Bruno S. 22/11/2021

Harcelé, je suis devenu une bombe à retardement

tags :

Au collège, chaque jour, j’encaissais les coups. Ça m’a rendu plus fort, mais aussi plus violent.

Mon calvaire a commencé à mon arrivée au collège Watteau, à Nogent-sur-Marne.

Je ne connaissais personne suite à un déménagement. La plupart des gens de ma classe se connaissaient déjà, ce qui a compliqué mon intégration parmi eux. Petit à petit sont vite venus les problèmes. Des critiques de gamins à toutes les insultes imaginables. « Fils de pute », « va mourir », etc.

Au fil des mois, les élèves les plus turbulents devenaient violents. C’était comme un jeu pour eux. Je me faisais tabasser tous les jours par plus nombreux que moi. Ils étaient toujours entre cinq et dix. Ça devait sûrement les amuser. Ils tapaient mais si je pleurais, ils avaient encore plus envie de me frapper. 

Personne ne me venait en aide par peur de prendre des coups pendant les récrés et dans les couloirs. Des fois, ça pouvait même continuer en cours. J’ai aussi été harcelé en dehors du collège, dans la rue, toujours par les mêmes.

J’étais menacé et frappé chaque jour. À force, je me suis renfermé. Je ne voulais plus aller en cours alors parfois je séchais pour esquiver tout ça. J’ai même pensé à en finir tellement j’en avais marre. Je n’en ai jamais parlé à personne, car je ne trouvais personne à qui faire confiance.

De la boxe ou du ping-pong pour me canaliser

C’est vrai que j’aurais pu me défendre, mais par peur de faire du mal à quelqu’un, j’me laissais faire. Je sentais beaucoup de violence à l’intérieur de moi mais je ne voulais pas blesser quelqu’un, quoi qu’il fasse. Je ne voulais pas avoir de problèmes, de rapport, ou être viré.

Mais à force d’encaisser, j’ai gardé en moi la violence. Et j’ai vite remarqué qu’à force de prendre des coups, je les ressentais beaucoup moins. Ça me rendait plus fort, mais aussi plus violent. 

En fin de troisième, pour ne pas exploser ou me défouler sur quelqu’un, j’ai commencé à frapper dans les murs (ça m’arrive encore).
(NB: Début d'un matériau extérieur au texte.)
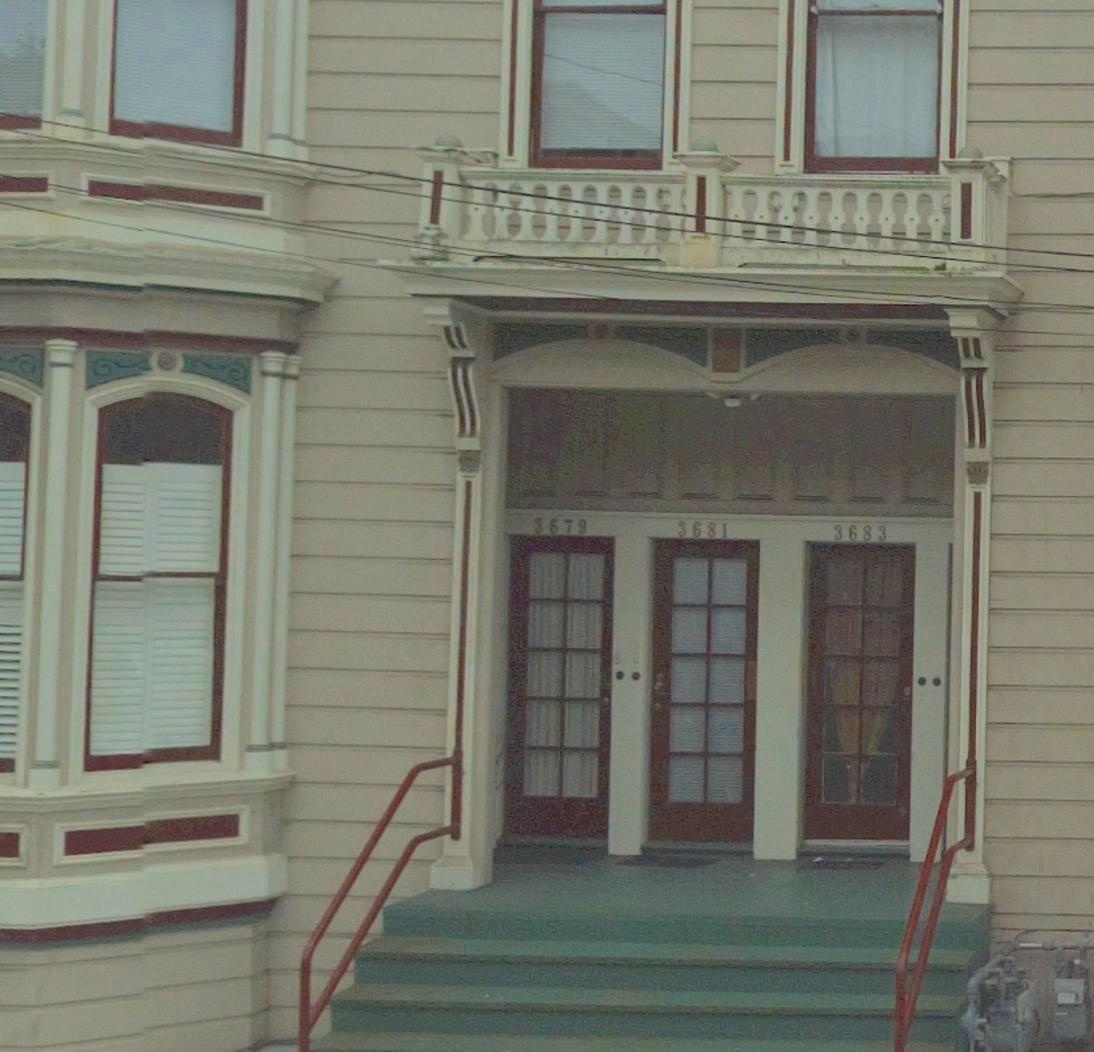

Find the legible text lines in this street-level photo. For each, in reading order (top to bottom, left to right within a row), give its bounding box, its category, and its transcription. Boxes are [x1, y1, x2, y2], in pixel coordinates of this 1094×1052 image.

[533, 516, 588, 536] StreetNumber: 3679
[676, 519, 730, 540] StreetNumber: 3681
[832, 523, 887, 542] StreetNumber: 3683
Mais avec le temps, j’ai trouvé des passe-temps. Je fais beaucoup de sport, comme de la boxe et du ping-pong. Ça me canalise et ça me vide la tête. Je peux relâcher tout le poids que je sens sur mes épaules.

Je suis devenu quelqu’un de nerveux, qui peut péter un câble. En gros, si quelqu’un me cherche, j’deviens une bombe qui peut exploser à tout moment. 

Harcelé dans le passé mais plus dans le présent

Aujourd’hui, je suis au lycée. Tout ça, c’est fini pour moi. J’ai d’abord commencé à parler à tout le monde puis j’ai eu le pressentiment que ça allait recommencer. Alors je me suis rapproché de la seule fille de ma classe, la seule en qui j’ai eu confiance. Je lui ai raconté mon histoire. On reste en retrait, comme ça, je n’ai plus de problèmes. Et ceux qui viennent m’embêter se méfient car j’ai maintenant quelque chose de menaçant dans le regard.

J’me rends compte que tout ça m’a rendu plus fort, mais aussi violent et agressif. Aujourd’hui j’ai peur de perdre le contrôle car je sais faire mal et où frapper et je risque de blesser des gens. Dans tous les cas, je ne laisserai plus jamais personne me marcher dessus, quelles que soient les conséquences.